---------- Records to use

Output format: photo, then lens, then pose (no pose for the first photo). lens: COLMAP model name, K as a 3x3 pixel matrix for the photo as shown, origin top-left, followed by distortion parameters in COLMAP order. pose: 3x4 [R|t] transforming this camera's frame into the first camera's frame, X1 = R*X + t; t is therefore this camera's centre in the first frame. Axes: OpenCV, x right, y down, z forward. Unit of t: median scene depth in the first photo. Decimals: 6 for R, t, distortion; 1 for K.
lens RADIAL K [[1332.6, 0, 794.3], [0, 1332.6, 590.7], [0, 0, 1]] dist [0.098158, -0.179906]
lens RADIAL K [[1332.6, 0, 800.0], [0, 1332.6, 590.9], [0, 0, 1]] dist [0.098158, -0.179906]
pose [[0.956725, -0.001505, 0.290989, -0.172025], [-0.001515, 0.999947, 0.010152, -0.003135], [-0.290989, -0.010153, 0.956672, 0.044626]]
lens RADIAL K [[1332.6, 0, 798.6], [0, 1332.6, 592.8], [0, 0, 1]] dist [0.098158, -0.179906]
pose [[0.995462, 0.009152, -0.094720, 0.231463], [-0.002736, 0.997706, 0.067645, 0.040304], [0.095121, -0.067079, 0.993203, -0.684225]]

--------------------

Goal of the exercise:
Return an exact copy of the listing above, complete in every line.

Output for this exercise:
Output format: photo, then lens, then pose (no pose for the first photo). lens: COLMAP model name, K as a 3x3 pixel matrix for the photo as shown, origin top-left, followed by distortion parameters in COLMAP order. pose: 3x4 [R|t] transforming this camera's frame into the first camera's frame, X1 = R*X + t; t is therefore this camera's centre in the first frame. Axes: OpenCV, x right, y down, z forward. Unit of t: median scene depth in the first photo. Decimals: 6 for R, t, distortion; 1 for K.
lens RADIAL K [[1332.6, 0, 794.3], [0, 1332.6, 590.7], [0, 0, 1]] dist [0.098158, -0.179906]
lens RADIAL K [[1332.6, 0, 800.0], [0, 1332.6, 590.9], [0, 0, 1]] dist [0.098158, -0.179906]
pose [[0.956725, -0.001505, 0.290989, -0.172025], [-0.001515, 0.999947, 0.010152, -0.003135], [-0.290989, -0.010153, 0.956672, 0.044626]]
lens RADIAL K [[1332.6, 0, 798.6], [0, 1332.6, 592.8], [0, 0, 1]] dist [0.098158, -0.179906]
pose [[0.995462, 0.009152, -0.094720, 0.231463], [-0.002736, 0.997706, 0.067645, 0.040304], [0.095121, -0.067079, 0.993203, -0.684225]]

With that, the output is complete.